→ Tasks to carry out
1. List the driving conditions the journal entries name as stressful during the final half day of the Thanksgiving drive.
2. In the journal entries, which bridge was collaged onto the snapshot of the Waco sky?
3. Carry the journal entries forward from their final sentence.

→ Extract provided
** start **

Again

December 19, 2021. Winter Solstice approaches – Moon was just full – I am feeling the energies. And writing. And learning to hold all plans as “tentative” … December hip replacement has been canceled while my aging heart steals focus. What next? Meanwhile, I hobble forward … happy to see my Dracaena put forth blooms a fourth time. We did not think this plant bloomed … until it did two years ago; twice since; and now again. (A night bloomer, best views after midnight – lights off, aim camera and hope flash and focus cooperate!)

Poised On Bridge

December 6, 2021. Year end/beginning is near enough to see well enough to expect 2022 delivery of still more uncertainty on multiple levels (political, social, personal). I’m back from Thanksgiving travels which stressed me on the final half day of driving: hard rains, slick roadways, stalled traffic, detours, tension … But I was also graced with driving through Waco Tx under a sky thick with clouds reflecting both the green lights of Baylor’s stadium and the myriad red taillights. Like a trance at the time. In hindsight, the perfect image for a poem I wrote in 2017 about entering misty times. I’ve tweaked the lines just a little and collaged one of my favorite bridges (John Dunn Bridge near Taos NM spanning the Rio Grande River) onto a snapshot of that weird Waco sky. Likw a dreamscape. Indeed, 2020, 2021, and anticipating 2022 resemble dreams of moving forward without clues, fueled by curiosity.

** end **

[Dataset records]
** start **

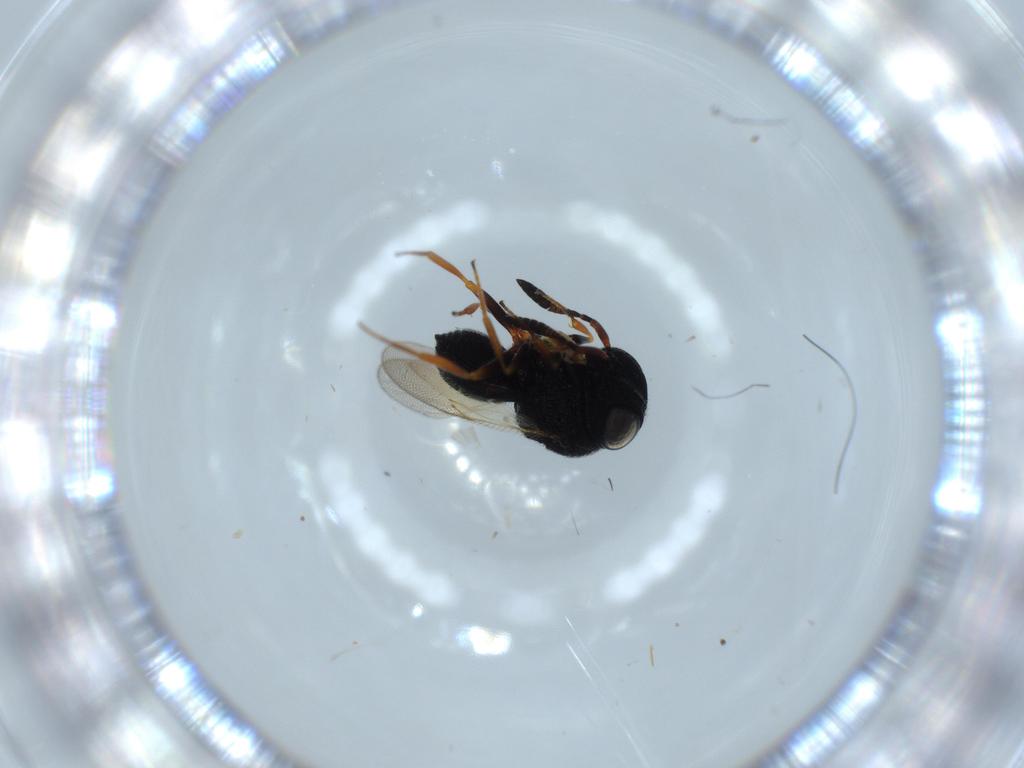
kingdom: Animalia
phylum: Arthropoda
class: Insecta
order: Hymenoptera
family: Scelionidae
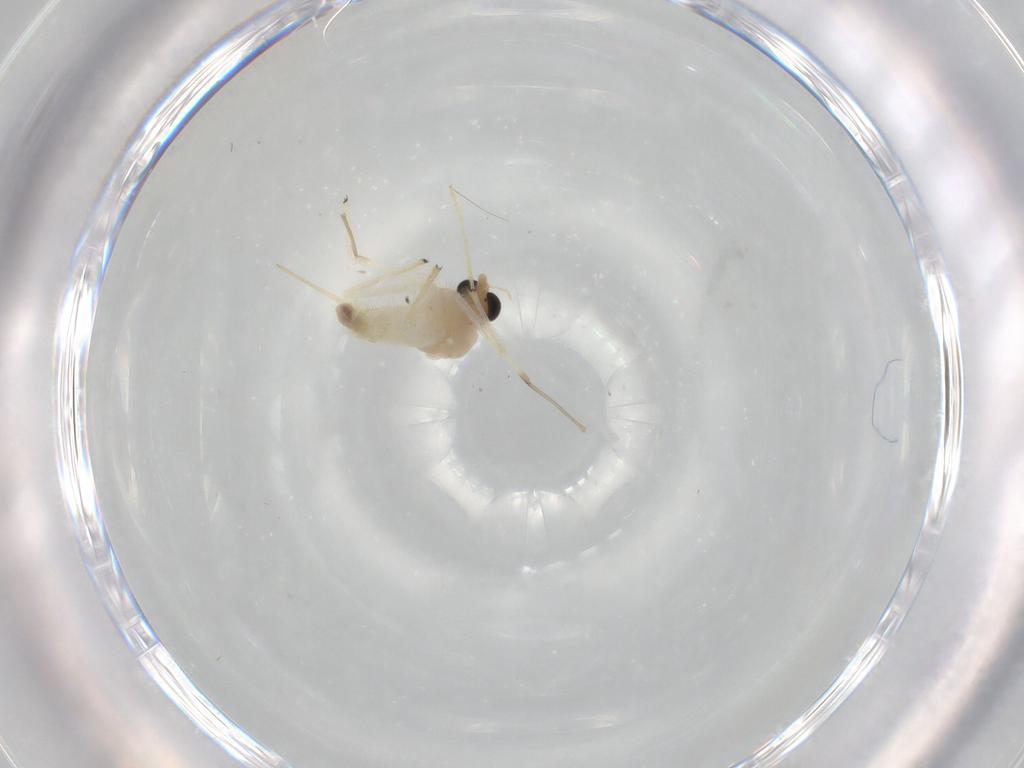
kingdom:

** end **

→ The replies
1. hard rains, slick roadways, stalled traffic, detours, tension

2. The John Dunn Bridge near Taos NM, spanning the Rio Grande River.

3.
Headed into green “go” and red “stop” encounters 2022 has up its sleeve, to toss into my path!

Autumn Astound

November 29, 2021. Some travels prove to be temporary escapes from habitual patterns and problems. I’ve just returned from a very different jaunt. My daughter as constant witness was a blessing. And I sensed the tug of Minnesota my son summed up with “I’m through with Texas!” His ashes are now up there, spread ‘neath a beautiful blue sky in one of the natural areas he frequently hiked.

Spreading ashes is meditative. Perhaps chilly air contributed to vibrations running through me. After the ashes, a few miles away we stood to watch the Mississippi River flow around Nicollet Island (smack in the middle of the river and the Minneapolis/St.Paul metropolis). I’d never experienced such togetherness with All – feeling like just one tiny fleck, yet absolutely essential. Definitely grateful.

An incredible Thanksgiving!

Emergence Into Mirage

November 8, 2021. Sitting outdoors in Autumn, leaves coming down, shifts my inner gears into nearly-neutral. I am paused. My surroundings are part real and part mirage. Camped last week at Palmetto State Park between Luling and Gonzales (central Texas) I got all caught up in a leaf spinning in the middle of “nowhere” – no longer connected to its branch, not yet part of the pile on the ground, kept mid-air by a very-thin spider web strand. Gusts dislodging both spider webs and leaves.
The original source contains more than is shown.